→ **INSTRUCTIONS FOR THE TASK**
Take the records below and retype them line by line, from the first line through the one containing "## Tutorial of Process"; stop there.

- - - - -

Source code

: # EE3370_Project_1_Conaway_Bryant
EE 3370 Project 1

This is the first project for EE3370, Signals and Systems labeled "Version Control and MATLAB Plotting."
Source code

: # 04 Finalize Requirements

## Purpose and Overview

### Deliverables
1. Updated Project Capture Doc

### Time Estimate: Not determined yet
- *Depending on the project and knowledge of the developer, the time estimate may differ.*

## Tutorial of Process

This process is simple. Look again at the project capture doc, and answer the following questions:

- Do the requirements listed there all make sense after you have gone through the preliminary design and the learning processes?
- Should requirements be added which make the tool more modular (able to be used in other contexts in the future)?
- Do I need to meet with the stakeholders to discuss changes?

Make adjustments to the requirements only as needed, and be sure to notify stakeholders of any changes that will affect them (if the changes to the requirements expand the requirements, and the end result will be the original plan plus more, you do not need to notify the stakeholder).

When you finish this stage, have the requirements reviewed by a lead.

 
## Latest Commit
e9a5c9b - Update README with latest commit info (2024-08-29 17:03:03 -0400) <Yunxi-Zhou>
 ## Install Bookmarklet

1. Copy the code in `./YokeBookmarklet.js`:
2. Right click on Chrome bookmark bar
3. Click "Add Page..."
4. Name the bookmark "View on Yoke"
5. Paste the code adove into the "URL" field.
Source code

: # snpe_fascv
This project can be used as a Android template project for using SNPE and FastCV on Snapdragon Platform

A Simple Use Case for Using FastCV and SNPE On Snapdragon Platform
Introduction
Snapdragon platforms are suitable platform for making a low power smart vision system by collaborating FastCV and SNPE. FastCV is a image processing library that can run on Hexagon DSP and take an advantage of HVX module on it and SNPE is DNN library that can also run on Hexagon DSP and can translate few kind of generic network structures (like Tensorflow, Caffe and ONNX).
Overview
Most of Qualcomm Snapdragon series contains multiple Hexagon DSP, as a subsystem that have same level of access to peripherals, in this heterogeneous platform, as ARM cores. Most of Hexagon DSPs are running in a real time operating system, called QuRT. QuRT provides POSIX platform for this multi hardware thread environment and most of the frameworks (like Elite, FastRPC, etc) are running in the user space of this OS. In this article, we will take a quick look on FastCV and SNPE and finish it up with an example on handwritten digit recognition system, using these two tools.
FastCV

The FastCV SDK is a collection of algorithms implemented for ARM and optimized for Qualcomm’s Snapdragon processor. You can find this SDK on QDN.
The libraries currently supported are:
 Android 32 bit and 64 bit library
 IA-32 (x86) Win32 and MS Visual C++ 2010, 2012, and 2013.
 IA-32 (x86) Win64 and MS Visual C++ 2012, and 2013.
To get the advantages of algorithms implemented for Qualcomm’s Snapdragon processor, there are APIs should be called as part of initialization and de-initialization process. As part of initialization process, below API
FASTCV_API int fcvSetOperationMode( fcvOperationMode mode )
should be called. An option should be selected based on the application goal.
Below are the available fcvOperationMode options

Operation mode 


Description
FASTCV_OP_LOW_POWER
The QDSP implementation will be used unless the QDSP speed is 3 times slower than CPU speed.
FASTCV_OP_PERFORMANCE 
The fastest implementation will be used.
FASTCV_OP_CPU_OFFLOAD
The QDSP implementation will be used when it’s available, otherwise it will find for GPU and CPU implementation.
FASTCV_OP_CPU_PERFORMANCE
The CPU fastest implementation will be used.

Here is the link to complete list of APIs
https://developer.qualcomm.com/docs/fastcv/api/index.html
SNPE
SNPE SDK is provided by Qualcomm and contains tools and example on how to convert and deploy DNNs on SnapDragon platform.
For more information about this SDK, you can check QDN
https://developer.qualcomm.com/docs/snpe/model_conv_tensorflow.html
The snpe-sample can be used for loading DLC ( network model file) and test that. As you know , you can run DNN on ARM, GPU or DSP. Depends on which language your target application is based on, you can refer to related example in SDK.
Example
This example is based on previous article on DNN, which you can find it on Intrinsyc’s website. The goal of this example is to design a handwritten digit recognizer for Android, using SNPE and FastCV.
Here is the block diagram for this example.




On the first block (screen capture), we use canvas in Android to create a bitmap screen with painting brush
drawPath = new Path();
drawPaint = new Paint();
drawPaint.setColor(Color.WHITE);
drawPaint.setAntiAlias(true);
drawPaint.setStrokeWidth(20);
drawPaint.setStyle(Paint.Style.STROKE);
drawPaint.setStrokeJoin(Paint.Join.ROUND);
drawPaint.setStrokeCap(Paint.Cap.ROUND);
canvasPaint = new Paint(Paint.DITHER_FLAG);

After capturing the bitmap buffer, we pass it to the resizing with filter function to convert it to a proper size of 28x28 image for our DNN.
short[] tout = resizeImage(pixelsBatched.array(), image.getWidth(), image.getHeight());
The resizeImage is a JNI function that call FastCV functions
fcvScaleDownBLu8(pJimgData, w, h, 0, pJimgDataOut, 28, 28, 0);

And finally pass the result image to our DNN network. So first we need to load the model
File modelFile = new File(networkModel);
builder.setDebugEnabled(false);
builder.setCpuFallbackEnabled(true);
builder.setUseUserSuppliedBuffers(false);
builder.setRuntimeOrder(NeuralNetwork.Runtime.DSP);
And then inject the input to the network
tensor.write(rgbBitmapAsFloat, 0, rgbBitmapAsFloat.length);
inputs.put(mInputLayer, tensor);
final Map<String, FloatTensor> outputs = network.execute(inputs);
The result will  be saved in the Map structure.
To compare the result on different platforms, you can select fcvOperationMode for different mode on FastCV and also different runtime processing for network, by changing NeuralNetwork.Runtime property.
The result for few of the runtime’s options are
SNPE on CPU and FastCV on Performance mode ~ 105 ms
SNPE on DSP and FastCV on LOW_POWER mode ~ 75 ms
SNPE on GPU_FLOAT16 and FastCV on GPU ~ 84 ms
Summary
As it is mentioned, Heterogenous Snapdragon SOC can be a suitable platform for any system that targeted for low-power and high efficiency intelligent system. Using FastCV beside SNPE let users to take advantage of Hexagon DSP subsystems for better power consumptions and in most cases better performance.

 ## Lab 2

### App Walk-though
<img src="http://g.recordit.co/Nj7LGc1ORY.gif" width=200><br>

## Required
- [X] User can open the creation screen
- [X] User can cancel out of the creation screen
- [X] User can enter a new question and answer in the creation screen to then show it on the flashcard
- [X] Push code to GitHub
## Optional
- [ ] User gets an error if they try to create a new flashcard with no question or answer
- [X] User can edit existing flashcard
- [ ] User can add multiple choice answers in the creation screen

- - - - -

→ **RESPONSE AREA**
Source code

: # EE3370_Project_1_Conaway_Bryant
EE 3370 Project 1

This is the first project for EE3370, Signals and Systems labeled "Version Control and MATLAB Plotting."
Source code

: # 04 Finalize Requirements

## Purpose and Overview

### Deliverables
1. Updated Project Capture Doc

### Time Estimate: Not determined yet
- *Depending on the project and knowledge of the developer, the time estimate may differ.*

## Tutorial of Process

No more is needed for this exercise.